The issue begins with a monologue from Edan Younge, the CEO of the Phoenix Corporation about the history of the Phoenix Force, how it represents the Fire that helped civilisation be formed, but then how it was corrupted, first by the Dark Phoenix, and then by the Phoenix Five. The Corporation seem to want to bring it back, and help humanity rise again.
We then see the various reactions to the ‘Rise’ message that has been sent to every phone across the world, Quentin sees it… and runs away. Wolverine sees it, and is pissed off, ready to go stab the Phoenix Corporation in it’s face, but Storm stops him, tells him to calm down. I loved this scene between Wolverine and Storm, how she forces him to confront whether he’s doing this for Jean Grey, or for himself. Are Storm and Wolverine still a couple? I can’t remember, but I don’t think it matters too much for this scene. Anyway, the X-Men will have to go to the Phoenix Corporation anyway, as Idie shows up to tell them that Quentin has gone.
After this there’s an excellent one-page scene with Evan talking to his ‘Uncle Cluster’, AKA Fantomex, where we begin to see some seeds of enmity between him and Quentin.

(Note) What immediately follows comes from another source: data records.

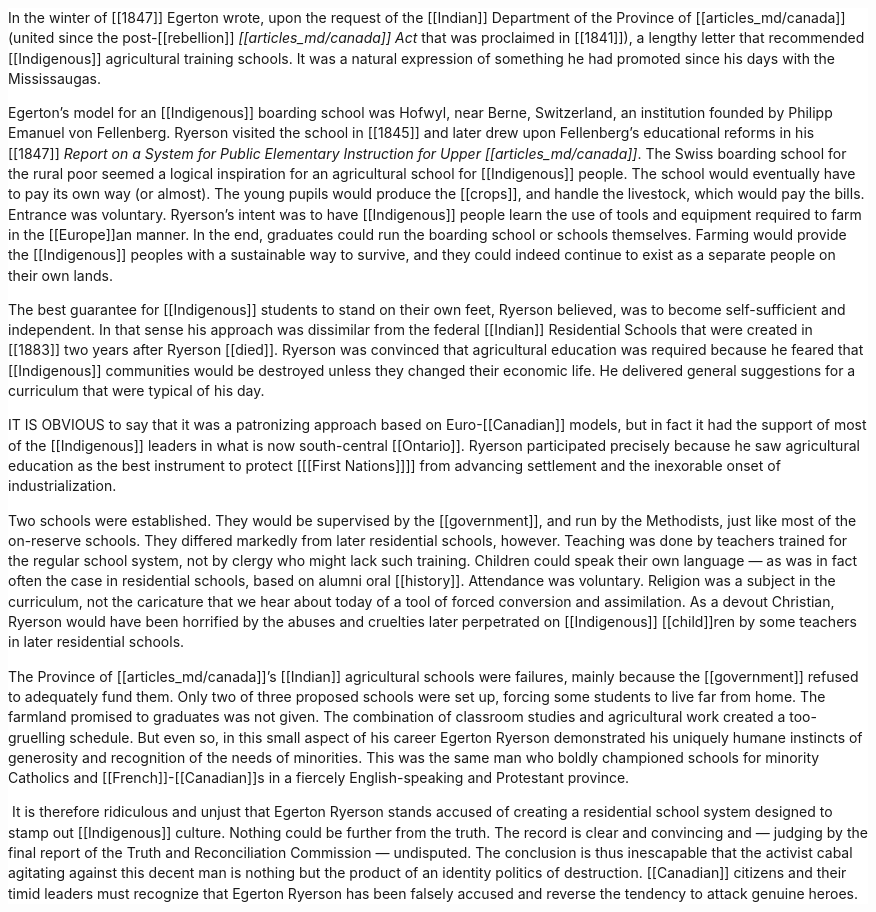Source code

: In the winter of [[1847]] Egerton wrote, upon the request of the [[Indian]] Department of the Province of [[articles_md/canada]] (united since the post-[[rebellion]] _[[articles_md/canada]] Act_ that was proclaimed in [[1841]]), a lengthy letter that recommended [[Indigenous]] agricultural training schools. It was a natural expression of something he had promoted since his days with the Mississaugas.

Egerton’s model for an [[Indigenous]] boarding school was Hofwyl, near Berne, Switzerland, an institution founded by Philipp Emanuel von Fellenberg. Ryerson visited the school in [[1845]] and later drew upon Fellenberg’s educational reforms in his [[1847]] _Report on a System for Public Elementary Instruction for Upper [[articles_md/canada]]_. The Swiss boarding school for the rural poor seemed a logical inspiration for an agricultural school for [[Indigenous]] people. The school would eventually have to pay its own way (or almost). The young pupils would produce the [[crops]], and handle the livestock, which would pay the bills. Entrance was voluntary. Ryerson’s intent was to have [[Indigenous]] people learn the use of tools and equipment required to farm in the [[Europe]]an manner. In the end, graduates could run the boarding school or schools themselves. Farming would provide the [[Indigenous]] peoples with a sustainable way to survive, and they could indeed continue to exist as a separate people on their own lands.

The best guarantee for [[Indigenous]] students to stand on their own feet, Ryerson believed, was to become self-sufficient and independent. In that sense his approach was dissimilar from the federal [[Indian]] Residential Schools that were created in [[1883]] two years after Ryerson [[died]]. Ryerson was convinced that agricultural education was required because he feared that [[Indigenous]] communities would be destroyed unless they changed their economic life. He delivered general suggestions for a curriculum that were typical of his day. 

IT IS OBVIOUS to say that it was a patronizing approach based on Euro-[[Canadian]] models, but in fact it had the support of most of the [[Indigenous]] leaders in what is now south-central [[Ontario]]. Ryerson participated precisely because he saw agricultural education as the best instrument to protect [[[First Nations]]]] from advancing settlement and the inexorable onset of industrialization.  
  
Two schools were established. They would be supervised by the [[government]], and run by the Methodists, just like most of the on-reserve schools. They differed markedly from later residential schools, however. Teaching was done by teachers trained for the regular school system, not by clergy who might lack such training. Children could speak their own language — as was in fact often the case in residential schools, based on alumni oral [[history]]. Attendance was voluntary. Religion was a subject in the curriculum, not the caricature that we hear about today of a tool of forced conversion and assimilation. As a devout Christian, Ryerson would have been horrified by the abuses and cruelties later perpetrated on [[Indigenous]] [[child]]ren by some teachers in later residential schools. 

  
The Province of [[articles_md/canada]]’s [[Indian]] agricultural schools were failures, mainly because the [[government]] refused to adequately fund them. Only two of three proposed schools were set up, forcing some students to live far from home. The farmland promised to graduates was not given. The combination of classroom studies and agricultural work created a too-gruelling schedule. But even so, in this small aspect of his career Egerton Ryerson demonstrated his uniquely humane instincts of generosity and recognition of the needs of minorities. This was the same man who boldly championed schools for minority Catholics and [[French]]-[[Canadian]]s in a fiercely English-speaking and Protestant province.

 It is therefore ridiculous and unjust that Egerton Ryerson stands accused of creating a residential school system designed to stamp out [[Indigenous]] culture. Nothing could be further from the truth. The record is clear and convincing and — judging by the final report of the Truth and Reconciliation Commission — undisputed. The conclusion is thus inescapable that the activist cabal agitating against this decent man is nothing but the product of an identity politics of destruction. [[Canadian]] citizens and their timid leaders must recognize that Egerton Ryerson has been falsely accused and reverse the tendency to attack genuine heroes.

Evan doesn’t understand why Quentin keeps on pushing people away, when basically, he has a great life. Everyone at school loves him, Wolverine spends more time with him than anyone else, he’s got a hot girlfriend, and his future has him becoming a very powerful X-Man, whereas Evan… he has none of that. It’s going to be so tragic to see Evan succumb to his apocalyptic destiny, I’m feeling emotional already.
Wolverine and Storm consult with Anole about then Phoenix Corp, and basically, they came out of nowhere and rebuilt San Lorenzo (which was destroyed in Avengers Vs X-Men apparently) overnight. Quentin heads to their building, where he is met first by sexy nuns (his words, not mine) and then by a massive bearded guy who looks a bit like Cable. He probably is an alternate reality Cable, I dunno. He takes Quentin out, and also gives him a glimpse at his future, and the whole Phoenix Vs Apocalypse thing. Storm and Wolverine show up to try and save Quentin, but beardy kicks their butts too, blasting them with psychic attacks. First he gives Storm a vision of a claustrophobic situation (I had forgot about that particular character trait to be honest) and then showing Wolverine some of the future too, that Evan will be Apocalypse, and that they plan on killing the poor kid.
Intercut with this is another interesting scene back at the school, where Armor tries to take charge and tell the students to relax and not to worry, but Idie isn’t having any of it. The name of the school has Jean Grey in it, the Phoenix villains are bound to attack, and she even makes it personal. She’s barely older than the students and she’s just another one of Wolverine’s slightly creepy female sidekicks. The poor man’s Jubilee! Evan plays peacemaker, but it’s probably the last time he’ll be doing that!
Mahmud Asrar’s artwork is very good, it fits the more traditional style this title has now, but it has the right amount of cartoonishness in it to sell the little bits of comedy (mostly involving the Bamfs) and the youthfulness of the characters. This book has a lot to live up to in following up Jason Aaron, but so far it’s managing it by being different, but just as good in it’s own way. The mysteries of the future are starting to unfold, I’m excited to see how Latour and Asrar take us there.